In the wake of this, nearly 6000 black people left Memphis; more boycotted white businesses. When the white businesses in Memphis realized how much money they were losing, they begged Ida to publish an editorial encouraging black people to continue business as usual, to assure them that they were safe. She refused and published an account of their supplications in her paper. Soon after, while at a church denominational meeting in Philadelphia, white business owners destroyed her press and left a note telling her she would be killed if she returned to Memphis. She did not return, but she also did not stop writing.
Ida began to investigate and document every lynching that came to her attention. In the white press, they were always justified, usually by saying that a black man had raped a white woman. Somehow, when the white women were left alone during the Civil War, black men did not dare such a thing. Now, twenty-five years later, in the early years of the Lost Cause, there was an epidemic. When Ida investigated, she found two common themes in the facts.

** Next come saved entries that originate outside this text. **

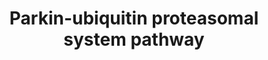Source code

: ---
annotations:
- type: Pathway Ontology
  value: ubiquitin/proteasome degradation pathway
authors:
- Khanspers
- MaintBot
- Ddigles
- AlexanderPico
- Eweitz
- Fehrhart
description: This pathway describes the Parkin-Ubiquitin proteasome degradation system.   Proteins
  on this pathway have targeted assays available via the [https://assays.cancer.gov/available_assays?wp_id=WP2359
  CPTAC Assay Portal]
last-edited: 2021-09-17
organisms:
- Homo sapiens
redirect_from:
- /index.php/Pathway:WP2359
- /instance/WP2359
schema-jsonld:
- '@context': https://schema.org/
  '@id': https://wikipathways.github.io/pathways/WP2359.html
  '@type': Dataset
  creator:
    '@type': Organization
    name: WikiPathways
  description: This pathway describes the Parkin-Ubiquitin proteasome degradation
    system.   Proteins on this pathway have targeted assays available via the [https://assays.cancer.gov/available_assays?wp_id=WP2359
    CPTAC Assay Portal]
  keywords:
  - Cyclin E
  - CHIP
  - TUBB1
  - PSMD9
  - TUBB2B
  - Proteasomal Degradation
  - HSPA6
  - PAELR
  - UBE1
  - TUBA1A
  - Caspase-8
  - TUBA3E
  - PSMD10
  - TUBB
  - PSMD7
  - PSMD3
  - PSMD12
  - PSMC5
  - TUBB4Q
  - HSPA5
  - HSPA4
  - FBXW7
  - UBE2J2
  - CASK
  - TUBA1C
  - PSMD2
  - PSMD8
  - PSMC3
  - SEPTIN5
  - PSMC2
  - HSPA1A
  - PSMC4
  - UBE2G1
  - Alpha-synuclein
  - PSMD11
  - SIAH1
  - TUBAL3
  - HSPA8
  - TUBB2C
  - PSMD1
  - TUBB2A
  - Parkin
  - PSMD6
  - PSMD14
  - TUBA4B
  - HSPA1B
  - UBCH7
  - TUBA4A
  - Cullin 1
  - Caspase-1
  - UBE2G2
  - TUBA3D
  - PSMC1
  - HSPA14
  - TUBB6
  - HSPA2
  - PSMD5
  - HSPA9
  - UBE2J1
  - TUBB8
  - TUBA3C
  - UBCH8
  - PSMC6
  - PSMD13
  - DORFIN
  - TUBA1B
  - SIAH2
  - TUBB4
  - PSMD4
  - HSPA1L
  - HSPA7
  - Synphilin 1
  - TUBB3
  - TUBA8
  license: CC0
  name: Parkin-ubiquitin proteasomal system pathway
seo: CreativeWork
title: Parkin-ubiquitin proteasomal system pathway
wpid: WP2359
---
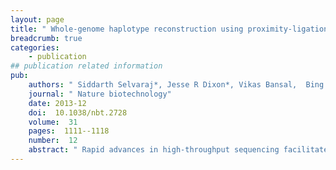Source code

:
 ```yaml
---
layout: page
title: " Whole-genome haplotype reconstruction using proximity-ligation and shotgun sequencing."
breadcrumb: true
categories:
    - publication
## publication related information
pub:
    authors: " Siddarth Selvaraj*, Jesse R Dixon*, Vikas Bansal,  Bing Ren"
    journal: " Nature biotechnology"
    date: 2013-12
    doi:  10.1038/nbt.2728
    volume:  31
    pages:  1111--1118
    number:  12
    abstract: " Rapid advances in high-throughput sequencing facilitate variant discovery and genotyping, but linking variants into a single haplotype remains challenging. Here we demonstrate HaploSeq, an approach for assembling chromosome-scale haplotypes by exploiting the existence of 'chromosome territories'. We use proximity ligation and sequencing to show that alleles on homologous chromosomes  occupy distinct territories, and therefore this experimental protocol preferentially recovers physically linked DNA variants on a homolog. Computational analysis of such data sets allows for accurate ( approximately 99.5%) reconstruction of chromosome-spanning haplotypes for approximately 95% of  alleles in hybrid mouse cells with 30x sequencing coverage. To resolve haplotypes for a human genome, which has a low density of variants, we coupled HaploSeq with local conditional phasing to obtain haplotypes for approximately 81% of alleles with approximately 98% accuracy from just 17x sequencing. Whereas methods based on proximity ligation were originally designed to investigate spatial organization of genomes, our results lend support for their use as a general tool for haplotyping.,"
---
```

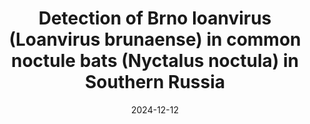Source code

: ---
title: "Detection of Brno loanvirus (Loanvirus brunaense) in common noctule bats (Nyctalus noctula) in Southern Russia"
collection: publications
permalink: /publication/2024-12-12-paper-12
date: 2024-12-12
venue: 'Brazilian Journal of Microbiology'
#paperurl: 'http://iliapopov17.github.io/files/Papers/Detection of Brno loanvirus (Loanvirus brunaense) in common noctule bats (Nyctalus noctula) in Southern Russia.pdf'
link: 'https://link.springer.com/article/10.1007/s42770-024-01587-5'
github: 'https://github.com/PopovIILab/PhoBl'
citation: 'Ohlopkova, O.V.; Stolbunova, K.A.; <b>Popov, I.V.</b>; Popov, I.V.; Kabwe, E.; Davidyuk, Yu.N.; Stepanyuk, M.A.; Moshkin, A.D.; Kononova, Yu.V.; Lukbanova, E.A.; Ermakov, A.M.; Chikindas, M.L.; Sobolev, I.A.; Khaiboullina, S.F.; Shestopalov, A.M. Detection of Brno loanvirus (<i>Loanvirus brunaense</i>) in common noctule bats (<i>Nyctalus noctula</i>) in Southern Russia. <i> Braz J Microbiol </i> 2024, https://doi.org/10.1007/s42770-024-01587-5'
---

First, rape was never proven. Lynchings don’t have trials. More often, the facts seem to show that two people fell in love (or perhaps lust) across color lines and followed their passions. Whether the white woman involved made a false accusation or not, the result was the same. Second, lynchings were more likely to occur when black people were succeeding economically. It wasn’t necessary to target those who were successful; just let them know that white people are not bound by the law and can take your property and your life any time they wish.
I wish that I could say that Ida’s work influenced the nation and brought an end to lynchings, but we know that is not true. They continued into the 1960s. In fact, the last recognized lynching in America was in 1981 in Mobile, Alabama. I would argue that the rise in murders of trans women of color should be classified as lynching. Lynching is a terrorist act, designed to let a class of people know that they are outside the protection of the law. They are not intended to kill just one person, but to kill a community that is seeking equality.
Bryan Stevenson of the Equal Justice Initiative’s Lynching in America Project has said that reconciliation is not possible without truth. So far, we have refused to speak the truth about lynching because it would require us to recognize the underlying ideology of white supremacy that has never gone away, but only evolved from slavery to Jim Crow to mass incarceration. If it weren’t for the work of St. Ida B. Wells-Barnett, we would have no means of examining that truth. Now we only need the will.